PASSAGE GIVEN:
####################

Since cellulose is the major structural constituent of most plant matter, it is natural that those interested in processing or refining such materials refer to them as cellulosics. However this general term connotes a multiplicity of meanings whereby each is qualified by descriptors frequently specific to the interest at hand. The commercial applications of processed plant matter to produce a refined cellulosic material are numerous and involve use in many nonanalogous arts. For example, refined celluloses are extensively used in paper and textile applications. Refined cellulose is also used in adhesives, food ingredients, industrial coatings and various other diverse applications. For each end use, the raw material, processing and final product(s) comprise a technological field essentially unique to itself.
In general, a wide variety of chemical, thermal and mechanical transformations are known in the art to refine, manipulate and modify cellulose for numerous purposes. The following hierarchical characterization has been devised to describe previously known technology relating to structural manipulation of refined cellulosic substances. This characterization serves the additional purpose of providing bases for distinction between the process of the present invention and the prior art.

####################

TASK OBJECTIVE: Rewrite the cellulose passage between "In general, a" and "the prior art.", inclusive, swapping "characterization" for "classification".

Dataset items
####################

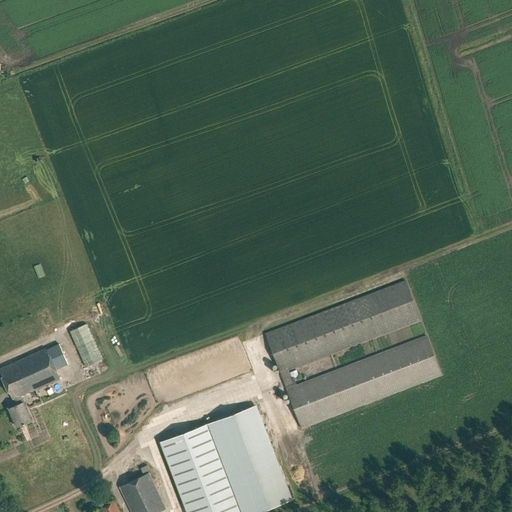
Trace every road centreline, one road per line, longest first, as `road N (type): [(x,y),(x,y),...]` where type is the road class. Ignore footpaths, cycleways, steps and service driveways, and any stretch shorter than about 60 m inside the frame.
road 1 (track): [(251,339),(251,328),(511,228)]
road 2 (track): [(100,475),(76,406),(82,387),(251,328)]
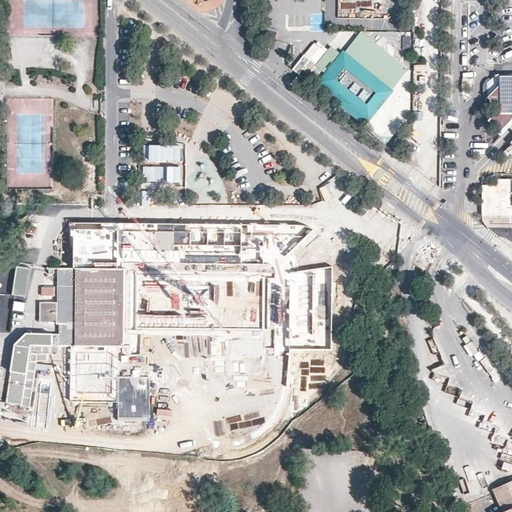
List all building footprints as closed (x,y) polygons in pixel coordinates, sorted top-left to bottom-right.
[(349,58),(348,59),(341,54),(323,76),(330,82),(329,83),(355,105),(357,102),(361,105),(361,110),(368,115),(382,98),(384,95),(384,87),(354,62),(349,58)] [(318,65),(311,60),(303,69),(310,75),(318,65)] [(511,78),(511,79),(499,85),(486,97),(498,109),(487,121),(502,135),(510,126),(511,127),(511,141),(510,144),(511,145),(511,78)] [(511,179),(482,179),(482,216),(511,216),(511,179)] [(312,230),(308,227),(302,224),(76,224),(75,265),(69,265),(69,268),(59,268),(59,288),(59,295),(58,301),(58,321),(58,324),(61,324),(61,334),(61,345),(71,345),(71,400),(118,402),(118,389),(118,384),(118,375),(118,346),(125,345),(125,334),(126,268),(123,268),(123,262),(263,264),(263,258),(284,256),(312,230)] [(31,269),(18,267),(13,295),(26,298),(31,269)] [(331,349),(332,267),(289,273),(289,348),(331,349)] [(25,303),(14,301),(13,311),(23,312),(25,303)] [(39,320),(58,321),(58,301),(40,301),(39,320)] [(21,404),(20,406),(29,407),(31,396),(36,361),(46,361),(47,354),(61,354),(61,345),(61,334),(27,333),(14,345),(30,347),(21,404)] [(241,389),(263,390),(265,344),(233,343),(232,384),(241,385),(241,389)] [(5,402),(21,404),(30,347),(14,345),(5,402)] [(118,375),(118,384),(149,385),(149,376),(118,375)] [(185,388),(199,387),(199,379),(185,380),(185,388)] [(149,419),(149,389),(118,389),(118,402),(117,418),(149,419)] [(495,430),(492,440),(505,444),(508,433),(495,430)] [(494,492),(503,511),(511,511),(511,483),(494,491),(494,492)]
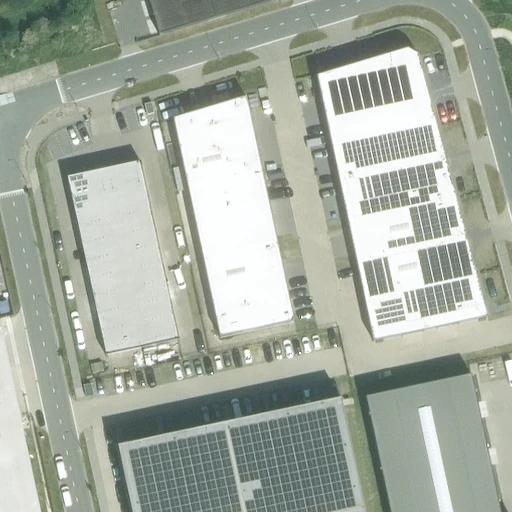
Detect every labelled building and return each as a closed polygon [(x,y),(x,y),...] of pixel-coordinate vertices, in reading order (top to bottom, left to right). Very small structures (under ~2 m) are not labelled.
[(273,0),(147,0),(159,37),(274,3),(273,0)] [(407,50),(316,78),(373,344),(488,319),(418,56),(407,50)] [(246,99),(173,121),(219,339),(294,323),(246,99)] [(140,163),(67,179),(106,357),(179,341),(140,163)] [(2,333),(0,333),(0,511),(40,511),(23,430),(21,431),(1,337),(3,337),(2,333)] [(499,511),(471,376),(365,399),(389,511),(499,511)] [(364,511),(341,400),(118,448),(131,511),(364,511)]
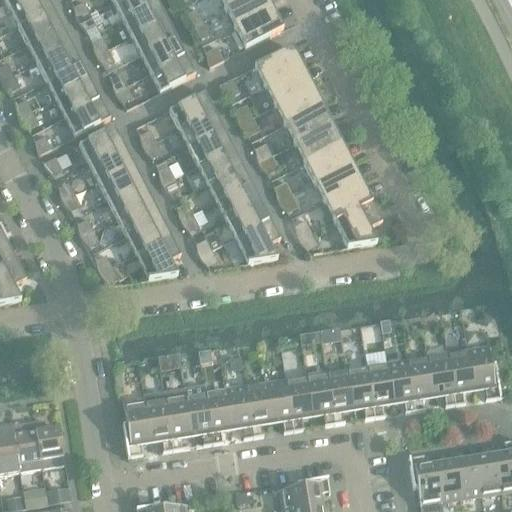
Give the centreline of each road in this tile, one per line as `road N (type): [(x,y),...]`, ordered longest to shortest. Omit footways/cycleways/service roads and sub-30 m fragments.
road 1 (residential): [(78,312),(303,278),(408,249),(422,223),(301,0)]
road 2 (residential): [(359,511),(348,450),(106,486)]
road 3 (residential): [(78,312),(0,148)]
road 4 (residential): [(106,486),(78,312)]
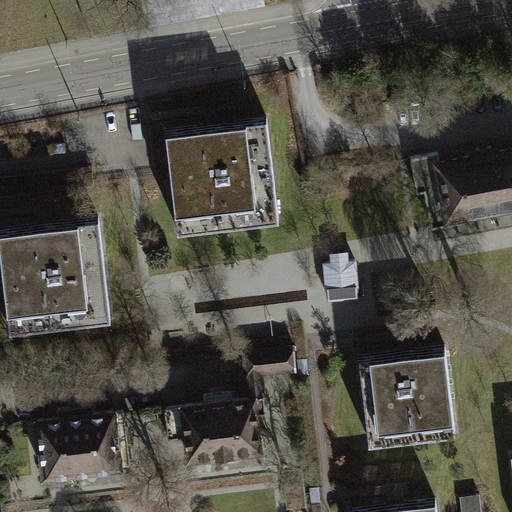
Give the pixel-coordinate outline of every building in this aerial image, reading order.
[(214,123),(167,129),(178,229),(279,217),(267,117),(214,123)] [(511,147),(493,151),(492,145),(477,148),(478,154),(441,160),(439,151),(412,156),(418,191),(425,190),(432,226),(462,221),(461,213),(511,204),(511,147)] [(93,165),(0,175),(0,195),(95,185),(93,165)] [(46,222),(0,227),(0,241),(10,328),(111,317),(99,216),(46,222)] [(326,262),(328,297),(339,297),(339,298),(348,298),(347,296),(359,295),(356,259),(348,259),(348,250),(332,251),(333,261),(326,262)] [(359,355),(370,441),(456,431),(446,345),(407,349),(359,355)] [(295,346),(246,351),(249,382),(263,380),(262,372),(297,368),(295,346)] [(167,406),(169,437),(187,435),(190,457),(261,449),(261,447),(264,446),(268,444),(269,442),(270,439),(269,433),(267,430),(265,429),(263,427),(258,428),(257,413),(266,411),(263,380),(249,382),(251,396),(233,398),(232,390),(205,394),(205,402),(167,406)] [(39,419),(45,473),(121,465),(121,464),(130,463),(125,410),(114,411),(114,410),(94,412),(93,404),(58,408),(59,417),(39,419)] [(461,496),(462,511),(482,511),(481,494),(461,496)] [(350,508),(350,511),(438,511),(437,498),(396,503),(350,508)]
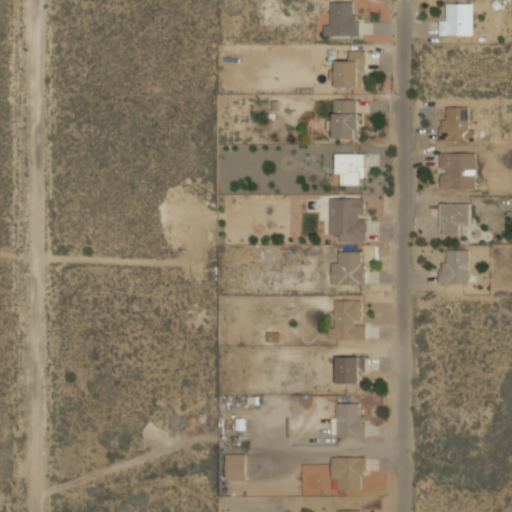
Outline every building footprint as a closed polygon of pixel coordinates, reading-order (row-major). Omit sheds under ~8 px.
[(360,12),(354,12),(354,1),(330,1),(330,24),(324,24),(324,35),(360,35),(360,12)] [(474,34),(474,3),(449,3),(449,14),(440,14),(440,34),(474,34)] [(365,50),(346,50),(346,60),(335,60),(335,86),(365,86),(365,50)] [(358,138),(358,99),(332,99),(332,138),(358,138)] [(442,141),(475,141),(475,128),(469,128),(469,106),(442,106),(442,141)] [(476,189),(476,152),(439,152),(439,189),(476,189)] [(365,153),(335,153),(335,173),(326,173),(326,185),(365,185),(365,153)] [(366,240),(366,198),(329,198),(329,235),(338,235),(338,240),(366,240)] [(470,203),(440,203),(440,235),(470,235),(470,203)] [(469,249),(448,249),(448,260),(439,260),(439,283),(469,283),(469,249)] [(365,251),(332,251),(332,284),(365,284),(365,251)] [(329,339),(366,339),(366,299),(335,299),(335,327),(329,327),(329,339)] [(366,356),(337,356),(337,382),(357,382),(357,373),(366,373),(366,356)] [(333,437),(364,437),(364,402),(333,402),(333,437)] [(247,480),(247,454),(226,454),(226,480),(247,480)] [(366,456),(332,456),(332,490),(366,490),(366,456)]
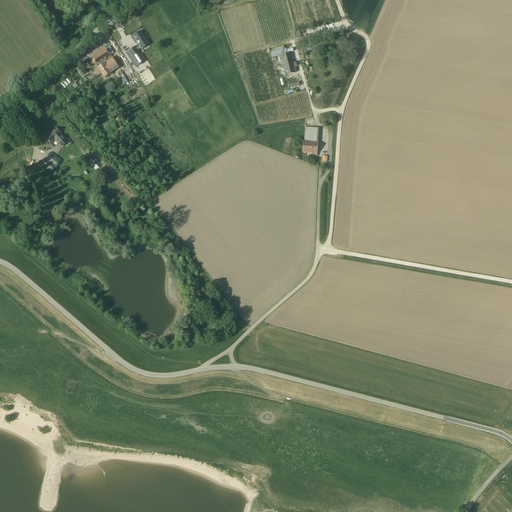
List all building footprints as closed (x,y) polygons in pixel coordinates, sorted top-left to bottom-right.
[(141,49),(149,44),(141,32),(133,37),(141,49)] [(121,49),(136,78),(145,74),(130,45),(121,49)] [(105,46),(90,56),(96,66),(99,64),(100,66),(97,68),(101,74),(108,69),(105,63),(106,62),(105,60),(111,56),(105,46)] [(282,65),(293,63),(290,53),(284,54),(282,46),(274,49),(275,52),(271,53),(272,57),(279,55),(280,55),(282,65)] [(113,58),(106,62),(105,63),(108,69),(101,74),(104,78),(109,75),(110,76),(113,74),(112,73),(119,68),(113,58)] [(282,65),(279,66),(280,68),(283,67),(283,68),(283,69),(284,75),(296,72),(295,65),(297,65),(296,62),(293,63),(282,65)] [(61,84),(65,88),(72,82),(68,77),(61,84)] [(131,99),(144,91),(139,84),(136,85),(132,79),(122,86),(131,99)] [(318,142),(317,142),(318,128),(305,127),(304,141),(303,141),(302,153),(311,153),(311,156),(317,156),(318,142)] [(56,138),(61,143),(63,145),(67,141),(65,140),(66,139),(61,134),(61,133),(56,128),(46,136),(51,142),(56,138)] [(60,161),(49,153),(41,164),(51,172),(60,161)]
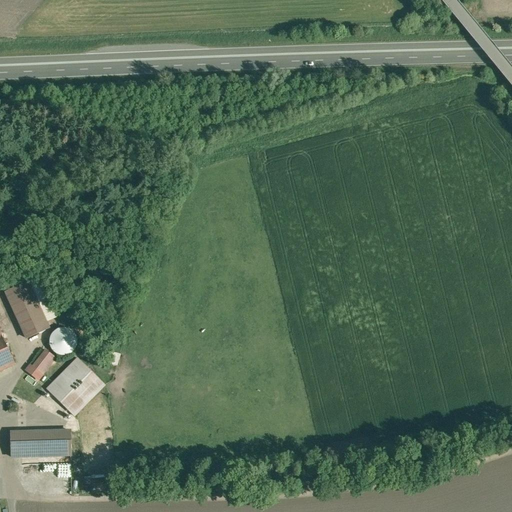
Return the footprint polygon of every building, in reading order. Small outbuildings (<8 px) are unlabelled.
[(0,277),(0,280),(19,324),(41,315),(21,269),(0,277)] [(61,315),(59,315),(57,315),(53,315),(51,316),(50,317),(48,318),(47,320),(45,321),(44,323),(44,325),(44,326),(43,328),(44,330),(44,332),(44,333),(46,336),(47,338),(49,340),(51,341),(53,341),(56,342),(58,342),(60,342),(62,341),(64,341),(65,340),(66,339),(68,338),(69,336),(70,334),(70,332),(71,331),(71,329),(71,328),(71,326),(70,324),(70,323),(69,321),(67,319),(65,317),(63,316),(61,315)] [(0,354),(9,351),(0,332),(0,354)] [(24,353),(22,351),(18,356),(30,366),(34,361),(48,344),(37,335),(24,353)] [(70,345),(39,376),(66,402),(97,371),(70,345)] [(108,364),(117,366),(120,354),(111,352),(108,364)] [(65,415),(1,417),(2,444),(66,442),(65,415)]
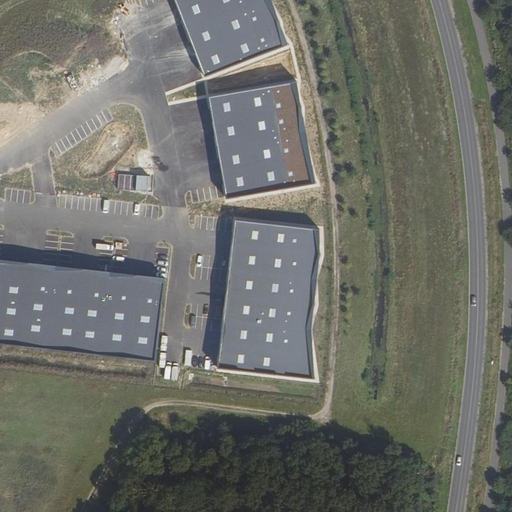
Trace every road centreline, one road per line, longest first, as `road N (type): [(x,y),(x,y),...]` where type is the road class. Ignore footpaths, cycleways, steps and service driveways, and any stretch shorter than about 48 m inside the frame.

####################

RESPONSE TO THIS EXERCISE:
In general, a wide variety of chemical, thermal and mechanical transformations are known in the art to refine, manipulate and modify cellulose for numerous purposes. The following hierarchical classification has been devised to describe previously known technology relating to structural manipulation of refined cellulosic substances. This classification serves the additional purpose of providing bases for distinction between the process of the present invention and the prior art.